◆ TASK DIRECTIONS:
Pull out the lines from the one containing "thumb cmc: (147, 354)" through the final line of the listing below and repeat them exactly. Leave the pictures behind.

◆ MATERIAL FOR THIS EXERCISE:
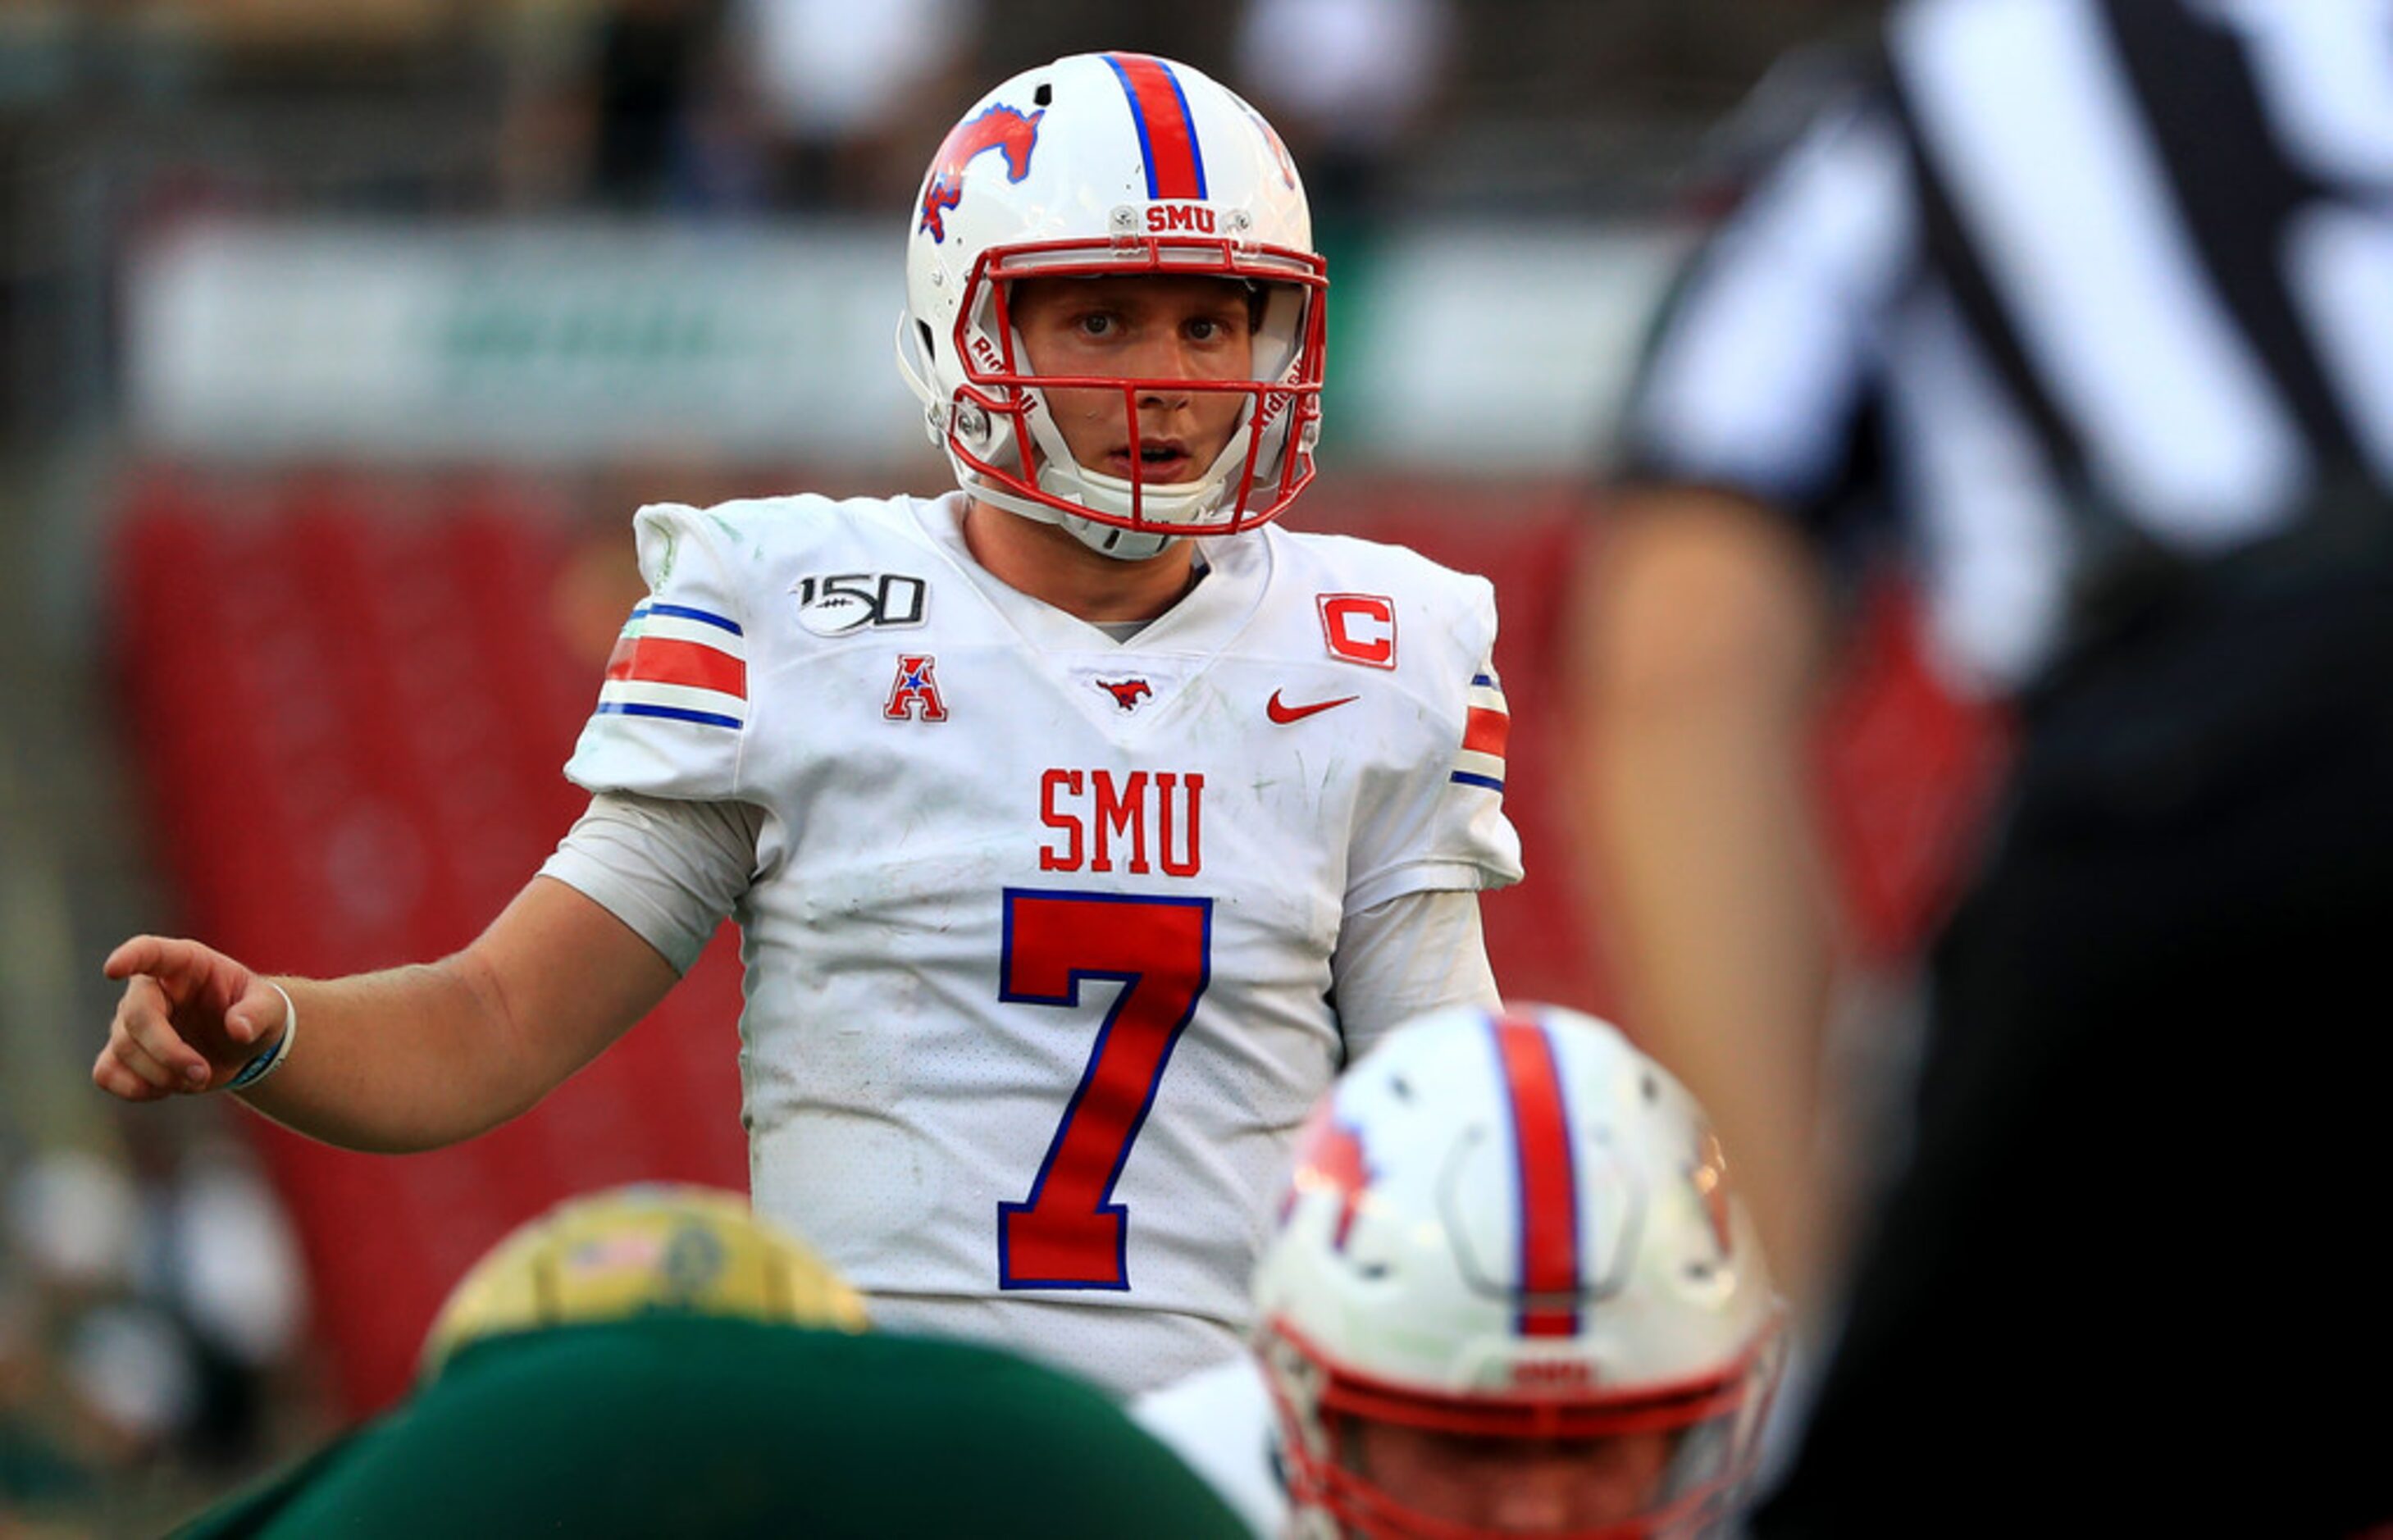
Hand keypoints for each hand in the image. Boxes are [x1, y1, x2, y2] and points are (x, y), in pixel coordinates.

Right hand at [95, 936, 287, 1100]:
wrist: (240, 1044)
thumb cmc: (254, 1014)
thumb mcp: (271, 1009)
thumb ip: (259, 1014)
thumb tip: (239, 1029)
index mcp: (185, 964)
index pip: (149, 952)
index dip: (129, 957)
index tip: (112, 969)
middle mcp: (150, 988)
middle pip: (137, 1018)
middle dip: (168, 1052)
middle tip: (203, 1073)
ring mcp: (129, 1021)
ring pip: (123, 1049)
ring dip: (161, 1075)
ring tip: (198, 1077)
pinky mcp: (121, 1053)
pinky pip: (106, 1073)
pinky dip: (134, 1089)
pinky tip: (166, 1088)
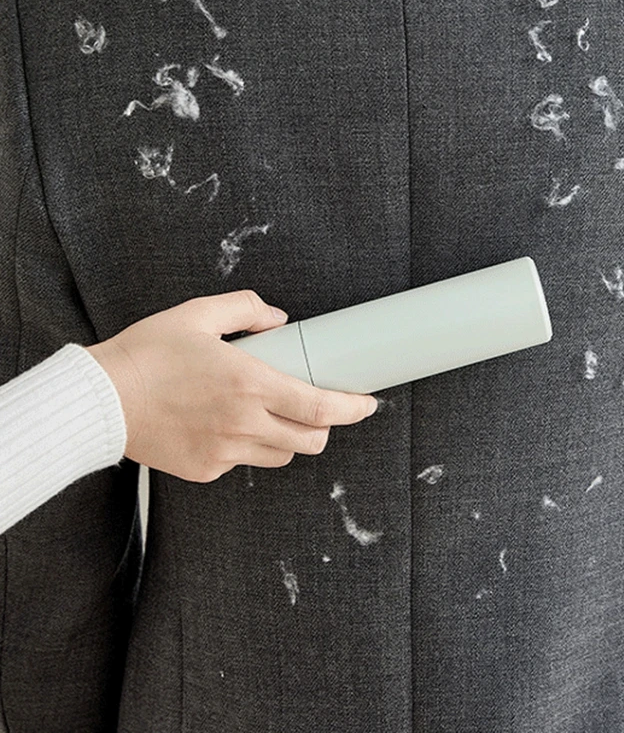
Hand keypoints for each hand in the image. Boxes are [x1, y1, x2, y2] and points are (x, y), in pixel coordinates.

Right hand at [85, 289, 378, 482]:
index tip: (368, 403)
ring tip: (268, 413)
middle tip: (317, 407)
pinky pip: (244, 462)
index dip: (353, 408)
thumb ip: (246, 309)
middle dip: (325, 426)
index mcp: (250, 384)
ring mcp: (225, 452)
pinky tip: (226, 425)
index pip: (321, 406)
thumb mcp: (198, 315)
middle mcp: (244, 424)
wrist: (100, 399)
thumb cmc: (147, 354)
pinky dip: (248, 446)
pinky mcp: (207, 469)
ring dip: (288, 436)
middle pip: (312, 440)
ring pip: (282, 455)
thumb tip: (278, 319)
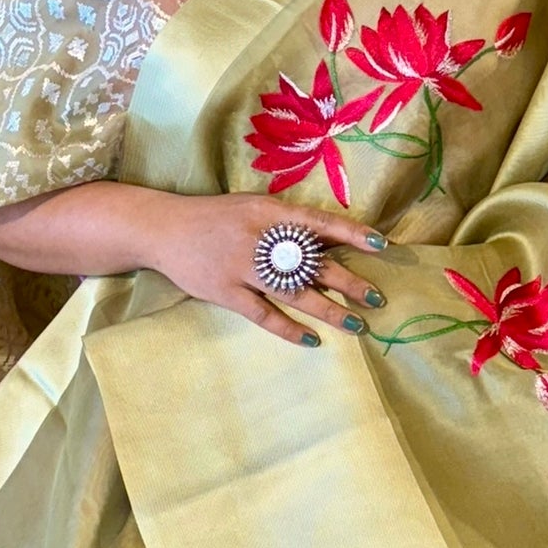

◆ TASK OUTPUT:
thumb cmc: (147, 354)
pinky dip: (248, 446)
pinky mcp: (207, 469)
ring dip: (288, 436)
middle pip: (312, 440)
ring pip: (282, 455)
thumb tip: (278, 319)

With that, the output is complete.